> _Exercise prompt_
Read the data below. Then repeat all of it exactly.

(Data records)
╔══
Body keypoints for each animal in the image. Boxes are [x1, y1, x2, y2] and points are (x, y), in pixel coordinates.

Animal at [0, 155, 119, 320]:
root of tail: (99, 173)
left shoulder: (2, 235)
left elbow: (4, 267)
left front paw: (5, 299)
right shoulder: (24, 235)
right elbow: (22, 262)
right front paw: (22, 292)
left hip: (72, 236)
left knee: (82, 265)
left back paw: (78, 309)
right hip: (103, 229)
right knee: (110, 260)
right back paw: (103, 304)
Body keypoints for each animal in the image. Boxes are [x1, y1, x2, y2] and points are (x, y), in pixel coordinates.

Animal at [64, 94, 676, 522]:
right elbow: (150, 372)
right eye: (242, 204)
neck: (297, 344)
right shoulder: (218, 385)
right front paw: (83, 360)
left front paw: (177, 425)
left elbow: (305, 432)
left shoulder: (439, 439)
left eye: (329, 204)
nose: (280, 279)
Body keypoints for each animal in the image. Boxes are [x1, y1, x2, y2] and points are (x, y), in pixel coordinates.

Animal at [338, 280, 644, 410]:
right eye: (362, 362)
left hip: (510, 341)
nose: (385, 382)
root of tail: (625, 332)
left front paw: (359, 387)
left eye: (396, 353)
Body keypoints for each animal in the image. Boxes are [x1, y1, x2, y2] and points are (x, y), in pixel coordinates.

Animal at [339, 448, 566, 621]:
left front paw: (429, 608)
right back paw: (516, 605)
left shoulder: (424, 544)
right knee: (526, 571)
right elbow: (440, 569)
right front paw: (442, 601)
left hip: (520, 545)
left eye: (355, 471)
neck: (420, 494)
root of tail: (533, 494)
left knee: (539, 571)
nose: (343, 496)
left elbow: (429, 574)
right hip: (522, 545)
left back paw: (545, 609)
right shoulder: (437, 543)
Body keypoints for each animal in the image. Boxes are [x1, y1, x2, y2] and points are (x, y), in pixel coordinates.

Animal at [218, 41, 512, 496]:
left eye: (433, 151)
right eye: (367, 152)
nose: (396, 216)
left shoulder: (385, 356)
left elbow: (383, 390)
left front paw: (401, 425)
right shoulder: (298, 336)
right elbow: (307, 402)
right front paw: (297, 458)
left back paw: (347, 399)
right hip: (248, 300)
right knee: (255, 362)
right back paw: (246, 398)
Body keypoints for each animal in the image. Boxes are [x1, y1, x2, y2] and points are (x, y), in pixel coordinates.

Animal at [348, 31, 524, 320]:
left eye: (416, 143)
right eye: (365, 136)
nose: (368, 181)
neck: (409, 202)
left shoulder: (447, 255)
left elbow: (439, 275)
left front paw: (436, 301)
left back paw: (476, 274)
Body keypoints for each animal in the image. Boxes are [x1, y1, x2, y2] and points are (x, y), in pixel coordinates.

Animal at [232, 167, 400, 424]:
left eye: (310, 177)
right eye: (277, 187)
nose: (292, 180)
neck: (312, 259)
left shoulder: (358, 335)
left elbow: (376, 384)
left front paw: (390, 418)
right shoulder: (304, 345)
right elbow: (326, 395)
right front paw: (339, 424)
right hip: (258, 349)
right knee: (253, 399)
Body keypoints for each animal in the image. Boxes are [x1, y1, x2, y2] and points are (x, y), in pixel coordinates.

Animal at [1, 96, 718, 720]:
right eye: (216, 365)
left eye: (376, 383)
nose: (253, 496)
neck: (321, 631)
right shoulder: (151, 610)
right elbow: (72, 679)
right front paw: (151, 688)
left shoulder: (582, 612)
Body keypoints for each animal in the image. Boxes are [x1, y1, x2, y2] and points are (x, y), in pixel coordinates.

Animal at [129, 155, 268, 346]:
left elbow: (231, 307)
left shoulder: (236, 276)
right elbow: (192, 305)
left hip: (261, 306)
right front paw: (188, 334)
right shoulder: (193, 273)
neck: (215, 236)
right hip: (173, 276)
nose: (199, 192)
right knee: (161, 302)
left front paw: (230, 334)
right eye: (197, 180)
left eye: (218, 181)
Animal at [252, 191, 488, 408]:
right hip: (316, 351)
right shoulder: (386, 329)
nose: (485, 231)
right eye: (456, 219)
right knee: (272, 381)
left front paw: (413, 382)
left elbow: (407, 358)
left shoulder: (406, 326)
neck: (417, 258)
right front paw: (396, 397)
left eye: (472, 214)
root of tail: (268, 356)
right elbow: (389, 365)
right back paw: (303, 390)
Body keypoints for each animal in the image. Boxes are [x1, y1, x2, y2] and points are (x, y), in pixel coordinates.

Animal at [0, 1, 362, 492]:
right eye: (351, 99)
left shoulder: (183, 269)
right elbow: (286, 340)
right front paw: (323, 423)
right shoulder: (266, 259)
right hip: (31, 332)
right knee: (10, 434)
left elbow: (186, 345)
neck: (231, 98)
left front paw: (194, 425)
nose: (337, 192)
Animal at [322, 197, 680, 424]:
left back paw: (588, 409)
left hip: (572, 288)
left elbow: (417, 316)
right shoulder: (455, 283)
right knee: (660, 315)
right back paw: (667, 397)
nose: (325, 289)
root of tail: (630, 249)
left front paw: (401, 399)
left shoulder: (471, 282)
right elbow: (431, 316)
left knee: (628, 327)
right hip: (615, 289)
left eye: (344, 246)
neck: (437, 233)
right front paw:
╚══
> _Solution to this problem_
Body keypoints for each animal in the image. Boxes are [x1, y1, x2, y2] and points are (x, y), in pixel coordinates.

Animal at [0, 155, 119, 320]:
root of tail: (99, 173)
left shoulder: (2, 235)
left elbow: (4, 267)
left front paw: (5, 299)
right shoulder: (24, 235)
right elbow: (22, 262)
right front paw: (22, 292)
left hip: (72, 236)
left knee: (82, 265)
left back paw: (78, 309)
right hip: (103, 229)
right knee: (110, 260)
right back paw: (103, 304)
Body keypoints for each animal in the image. Boxes are [x1, y1, x2, y2] and points are (x, y), in pixel coordinates.

Animal at [64, 94, 676, 522]:
right elbow: (150, 372)
right eye: (242, 204)
neck: (297, 344)
right shoulder: (218, 385)
right front paw: (83, 360)
left front paw: (177, 425)
left elbow: (305, 432)
left shoulder: (439, 439)
left eye: (329, 204)
nose: (280, 279)
Body keypoints for each animal in the image. Boxes are [x1, y1, x2, y2] and points are (x, y), in pixel coordinates.

Animal at [338, 280, 644, 410]:
right eye: (362, 362)
left hip: (510, 341)
nose: (385, 382)
root of tail: (625, 332)
left front paw: (359, 387)
left eye: (396, 353)
Body keypoints for each animal in the image. Boxes are [x1, y1, x2, y2] and points are (x, y), in pixel coordinates.

Animal at [339, 448, 566, 621]:
left front paw: (429, 608)
right back paw: (516, 605)
left shoulder: (424, 544)
right knee: (526, 571)
right elbow: (440, 569)
right front paw: (442, 601)
left hip: (520, 545)
left eye: (355, 471)
neck: (420, 494)
root of tail: (533, 494)
left knee: (539, 571)
nose: (343, 496)
left elbow: (429, 574)
right hip: (522, 545)
left back paw: (545, 609)
right shoulder: (437, 543)
Body keypoints for each animal in the image. Boxes are [x1, y1, x2, y2] and points are (x, y), in pixel coordinates.

Animal at [218, 41, 512, 496]:
left eye: (433, 151)
right eye: (367, 152)
nose: (396, 216)
left shoulder: (385, 356)
left elbow: (383, 390)
left front paw: (401, 425)
right shoulder: (298, 336)
right elbow: (307, 402)
right front paw: (297, 458)
left back paw: (347, 399)
right hip: (248, 300)
right knee: (255, 362)
right back paw: (246, 398)
Body keypoints for each animal in the image. Boxes are [x1, y1, x2, y2] and points are (x, y), in pixel coordinates.

Animal at [348, 31, 524, 320]:
left eye: (416, 143)
right eye: (365, 136)
nose: (368, 181)
neck: (409, 202)
left shoulder: (447, 255)
left elbow: (439, 275)
left front paw: (436, 301)
left back paw: (476, 274)
Body keypoints for each animal in the image. Boxes are [x1, y1, x2, y2] and points are (x, y), in pixel coordinates.

Animal at [232, 167, 400, 424]:
left eye: (310, 177)
right eye: (277, 187)
nose: (292, 180)
neck: (312, 259)
left shoulder: (358, 335)
left elbow: (376, 384)
left front paw: (390, 418)
right shoulder: (304, 345)
right elbow: (326, 395)
right front paw: (339, 424)
right hip: (258, 349)
right knee: (253, 399)
Body keypoints for each animal in the image. Boxes are [x1, y1, x2, y2] and points are (x, y), in pixel coordinates.

Animal at [1, 96, 718, 720]:
right eye: (216, 365)
left eye: (376, 383)
nose: (253, 496)
neck: (321, 631)
right shoulder: (151, 610)
right elbow: (72, 679)
right front paw: (151, 688)
left shoulder: (582, 612)
Body keypoints for each animal in the image. Boxes are [x1, y1, x2, y2] and points are (x, y), in pixel coordinates.

Animal at [129, 155, 268, 346]:
left elbow: (231, 307)
left shoulder: (236, 276)
right elbow: (192, 305)
left hip: (261, 306)
right front paw: (188, 334)
right shoulder: (193, 273)
neck: (215, 236)
right hip: (173, 276)
nose: (199, 192)
right knee: (161, 302)
left front paw: (230, 334)
right eye: (197, 180)
left eye: (218, 181)
Animal at [252, 191, 488, 408]:
right hip: (316, 351)
right shoulder: (386, 329)
nose: (485, 231)
right eye: (456, 219)
right knee: (272, 381)
left front paw: (413, 382)
left elbow: (407, 358)
left shoulder: (406, 326)
neck: (417, 258)
right front paw: (396, 397)
left eye: (472, 214)
root of tail: (268, 356)
right elbow: (389, 365)
right back paw: (303, 390)
Body keypoints for each animal in the image. Boxes are [x1, y1, x2, y2] and points are (x, y), in pixel coordinates.

Animal at [0, 1, 362, 492]:
right eye: (351, 99)
left shoulder: (183, 269)
right elbow: (286, 340)
right front paw: (323, 423)
right shoulder: (266, 259)
right hip: (31, 332)
right knee: (10, 434)
left elbow: (186, 345)
neck: (231, 98)
left front paw: (194, 425)
nose: (337, 192)
Animal at [322, 197, 680, 424]:
left back paw: (588, 409)
left hip: (572, 288)
left elbow: (417, 316)
right shoulder: (455, 283)
right knee: (660, 315)
right back paw: (667, 397)
nose: (325, 289)
root of tail: (630, 249)
left front paw: (401, 399)
left shoulder: (471, 282)
right elbow: (431, 316)
left knee: (628, 327)
right hip: (615, 289)
left eye: (344, 246)
neck: (437, 233)
right front paw:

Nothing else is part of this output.